*Directions for this task*
Each record below must be returned exactly as shown.

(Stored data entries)
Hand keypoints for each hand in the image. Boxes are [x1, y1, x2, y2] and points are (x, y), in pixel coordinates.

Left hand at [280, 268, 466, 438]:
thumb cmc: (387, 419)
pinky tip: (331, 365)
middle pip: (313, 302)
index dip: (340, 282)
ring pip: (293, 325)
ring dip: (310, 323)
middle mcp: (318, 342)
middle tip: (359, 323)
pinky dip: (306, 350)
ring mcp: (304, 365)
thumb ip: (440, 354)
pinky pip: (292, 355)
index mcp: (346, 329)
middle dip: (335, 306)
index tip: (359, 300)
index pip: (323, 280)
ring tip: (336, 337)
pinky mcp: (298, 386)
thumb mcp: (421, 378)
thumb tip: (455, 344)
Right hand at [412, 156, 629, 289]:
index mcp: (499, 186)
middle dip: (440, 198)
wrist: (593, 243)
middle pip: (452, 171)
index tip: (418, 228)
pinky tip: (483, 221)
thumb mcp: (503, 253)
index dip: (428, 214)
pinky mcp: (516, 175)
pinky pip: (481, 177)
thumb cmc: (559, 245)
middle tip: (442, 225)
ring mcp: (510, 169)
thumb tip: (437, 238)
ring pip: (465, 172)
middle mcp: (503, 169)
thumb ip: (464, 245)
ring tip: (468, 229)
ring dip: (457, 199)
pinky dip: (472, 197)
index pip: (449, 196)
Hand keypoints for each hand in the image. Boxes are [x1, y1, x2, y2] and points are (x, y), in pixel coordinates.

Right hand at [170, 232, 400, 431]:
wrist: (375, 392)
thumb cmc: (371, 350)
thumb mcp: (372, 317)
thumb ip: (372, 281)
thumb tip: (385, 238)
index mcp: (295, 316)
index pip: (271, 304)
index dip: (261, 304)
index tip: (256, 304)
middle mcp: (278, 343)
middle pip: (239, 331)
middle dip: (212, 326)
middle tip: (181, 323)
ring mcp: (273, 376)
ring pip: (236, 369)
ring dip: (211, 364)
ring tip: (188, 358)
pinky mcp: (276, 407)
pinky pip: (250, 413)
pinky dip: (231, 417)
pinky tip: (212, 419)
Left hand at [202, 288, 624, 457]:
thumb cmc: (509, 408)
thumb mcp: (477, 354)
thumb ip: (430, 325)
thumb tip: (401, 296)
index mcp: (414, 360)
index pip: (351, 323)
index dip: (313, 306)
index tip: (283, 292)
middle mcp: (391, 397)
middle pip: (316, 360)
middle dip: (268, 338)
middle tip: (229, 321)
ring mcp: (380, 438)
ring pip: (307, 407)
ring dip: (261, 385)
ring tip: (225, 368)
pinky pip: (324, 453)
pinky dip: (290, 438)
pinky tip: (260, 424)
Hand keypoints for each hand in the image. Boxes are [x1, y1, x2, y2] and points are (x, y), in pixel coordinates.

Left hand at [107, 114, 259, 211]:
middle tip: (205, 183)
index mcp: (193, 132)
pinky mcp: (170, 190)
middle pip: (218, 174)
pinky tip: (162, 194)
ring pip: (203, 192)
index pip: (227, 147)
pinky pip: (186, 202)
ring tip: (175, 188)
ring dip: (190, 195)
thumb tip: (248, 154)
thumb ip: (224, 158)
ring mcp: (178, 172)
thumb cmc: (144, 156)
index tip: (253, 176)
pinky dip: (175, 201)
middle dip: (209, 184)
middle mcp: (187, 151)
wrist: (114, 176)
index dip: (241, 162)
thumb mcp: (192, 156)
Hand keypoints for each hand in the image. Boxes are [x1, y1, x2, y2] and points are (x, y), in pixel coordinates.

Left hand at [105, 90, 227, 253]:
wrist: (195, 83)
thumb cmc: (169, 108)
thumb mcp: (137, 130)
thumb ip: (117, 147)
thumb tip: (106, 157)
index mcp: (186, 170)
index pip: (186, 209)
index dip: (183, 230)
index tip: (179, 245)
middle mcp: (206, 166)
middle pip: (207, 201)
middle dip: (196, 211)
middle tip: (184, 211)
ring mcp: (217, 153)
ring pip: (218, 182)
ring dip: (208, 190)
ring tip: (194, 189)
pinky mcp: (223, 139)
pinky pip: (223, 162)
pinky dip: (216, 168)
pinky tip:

*Written solution*
Hand keypoints for each hand in the image. Boxes are [x1, y1, x2, y2] and points are (x, y), in pixel coordinates.

Left hand at [280, 268, 466, 438]:
thumb cmc: (387, 419)
pinky tip: (331, 365)
middle pip: (313, 302)
index dip: (340, 282)
ring pip: (293, 325)
ring dip: (310, 323)
middle mcp: (318, 342)
middle tip: (359, 323)
pinky dip: (306, 350)
ring mcp: (304, 365)
thumb ip: (440, 354)
pinky pip: (292, 355)
index mcp: (346, 329)
middle dip: (335, 306)
index tip: (359, 300)
index pip: (323, 280)
ring tip: (336, 337)
pinky mcp: (298, 386)
thumb mcp: (421, 378)
thumb tip: (455, 344)
Right hand at [412, 156, 629, 289]:
index mcp: (499, 186)
middle dip: (440, 198)
wrist: (593, 243)
middle pip: (452, 171)
index tip: (418, 228)
pinky tip: (483, 221)
thumb mcp: (503, 253)
index dip: (428, 214)
pinky mcp: (516, 175)
pinky pip: (481, 177)
thumb cmc: (559, 245)
middle tip: (442, 225)
ring mcp: (510, 169)
thumb tip: (437, 238)
ring pip: (465, 172)
middle mcp: (503, 169)
thumb ip: (464, 245)
ring tip: (468, 229)
ring dip: (457, 199)
pinky dip: (472, 197)
index pip: (449, 196)
Hand keypoints for each hand in the image. Boxes are [x1, y1, x2, y2] and points are (x, y), in pixel coordinates.

Right hand at [170, 232, 400, 431]:
wrist: (375, 392)
thumb cmc: (371, 350)
thumb mcp: (372, 317)
thumb ip: (372, 281)
thumb tip: (385, 238)
index mcp: (295, 316)
index pip: (271, 304)
index dip: (261, 304)
index tip: (256, 304)
middle mcp: (278, 343)
middle pip: (239, 331)
middle dip: (212, 326)
middle tip: (181, 323)
ring mcp: (273, 376)
ring pip: (236, 369)
ring dip: (211, 364)
ring tip: (188, 358)
pinky mcp: (276, 407)
pinky pip: (250, 413)
pinky dip: (231, 417)
pinky tip: (212, 419)
Left hand at [202, 288, 624, 457]:
thumb cmc: (509, 408)
thumb mcp: (477, 354)
thumb ip: (430, 325)
thumb tip: (401, 296)
index mcp: (414, 360)
index pip: (351, 323)
index dip: (313, 306)
index tip: (283, 292)
middle mcp: (391, 397)
middle pip: (316, 360)
middle dip: (268, 338)
middle tip: (229, 321)
ring mcp: (380, 438)
ring pip: (307, 407)
ring dip: (261, 385)
ring tip: (225, 368)
pinky pip: (324, 453)
pinky dip: (290, 438)
pinky tip: (260, 424)
Hand keypoints for each hand in the image. Boxes are [x1, y1, x2, y2] and points are (x, y), in pixel coordinates.

Left hand at [107, 114, 259, 211]:
middle tip: (205, 183)
index mcp: (193, 132)
pinky mcp: (170, 190)
middle pip: (218, 174)
pinky tip: (162, 194)
ring pip: (203, 192)
index pip: (227, 147)
pinky pip: (186, 202)
ring tip: (175, 188)
ring dip: (190, 195)
thumb tip: (248, 154)
thumb ip: (224, 158)
ring mcp: (178, 172)
thumb cmc: (144, 156)
index tip: (253, 176)
pinky dip: (175, 201)
middle dip: (209, 184)
middle mcp: (187, 151)
wrist: (114, 176)
index dip: (241, 162)
thumb mcp: (192, 156)
Hand keypoints for each hand in the image. Boxes are [x1, y1, x2, y2] and points are (x, y), in pixel coordinates.

Left hand at [105, 90, 227, 253]:
wrist: (195, 83)
thumb cmc: (169, 108)
thumb mcp: (137, 130)
thumb ip: (117, 147)
thumb tip: (106, 157)
index mcp: (186, 170)
index pip: (186, 209)
index dip: (183, 230)
index tip: (179, 245)
middle mcp: (206, 166)
middle pip: (207, 201)
middle dip: (196, 211)
middle tip: (184, 211)
ring mcp: (217, 153)
ring pip: (218, 182)
ring dip: (208, 190)
ring tip: (194, 189)
pinky mcp: (223, 139)
pinky pip: (223, 162)
pinky dip: (216, 168)
pinky tip:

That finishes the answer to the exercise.